Here's my contribution:
I started thinking about place because I'm not from anywhere, something I noticed fairly early in life. My father was an industrial adventurer, a foundry equipment salesman who kept moving the family from the South, which was my mother's Place, to the North, which was his place. I don't think they ever thought much about how their "mixed marriage" was affected by their respective places. That is, I know they had that semi-subliminal reaction one gets in a "foreign" place: "These are not my people." Did either one of them go beyond that? There isn't any evidence of it. I know my father tried to ingratiate himself to the Southern Family, and my mother did her best, with several years in the north. But their major response (and I don't think they really THOUGHT about it in cultural terms), was to move back and forth, back and forth--two or three years in Michigan, two or three in Alabama, etc.
When you're not from anywhere, you notice things about people who are. They have place memories--drug stores where they bought phosphates, shoe stores where they were made to buy Buster Browns, drive-in movies and drive-in restaurants. They remember back roads and canyons, river banks and cliffs from which they swung their legs and told their friends lies. They remember houses, rooms, trees that got bigger and bigger as they aged. They remember vacations from which they came "home," which means something definite to them. Those of us from nowhere in particular sometimes long for those kinds of memories, but we'll never have them.
I have houses, plural, from which I date the events in my life. We were living in the big Victorian house in Ohio when my father bought his first Thunderbird and I started a club called the Knights Explorers Club. We were living in Birmingham, Alabama when I tried out for Miss Alabama and made the semi-finals. JF and I were living in a tiny pocket-handkerchief apartment when my first child was born.

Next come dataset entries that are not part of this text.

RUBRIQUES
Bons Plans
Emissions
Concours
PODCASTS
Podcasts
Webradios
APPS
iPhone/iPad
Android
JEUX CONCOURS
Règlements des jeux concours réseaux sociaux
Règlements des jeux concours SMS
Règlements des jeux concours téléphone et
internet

My view of place, then, is skewed by the fact that I don't really have one. Because I will never really belong anywhere, I am fascinated by those who do, and by the stories that emerge when they do. And because I am not from anywhere, I can see layers of culture that are invisible to most people who haven't done much traveling. So much of our behavior is culture-bound and that fact is mostly invisible, subliminal. Because I have to pay attention to what I say and do (since I'm not from here), I often see what is invisible to others.
I write about culture and about place from my peculiar vantage point because I'm obsessed with it, fascinated by it, drawn again and again into its stories. I once read that people write because of some lack in themselves, and this might be true of me. I have fallen in love with a place-- the Berkshires of Western Massachusetts. I have given it years of myself, years of words and praise. And married a man who can't STAND it there. Too cold. Terrible people, according to him. And so, the one place I might have claimed as my own is denied me, as long as I stay married to this guy, at least. Which looks likely. He's a misplaced person, too. Born in Algeria, transplanted by violent politics to France, and transplanted again by love to the States.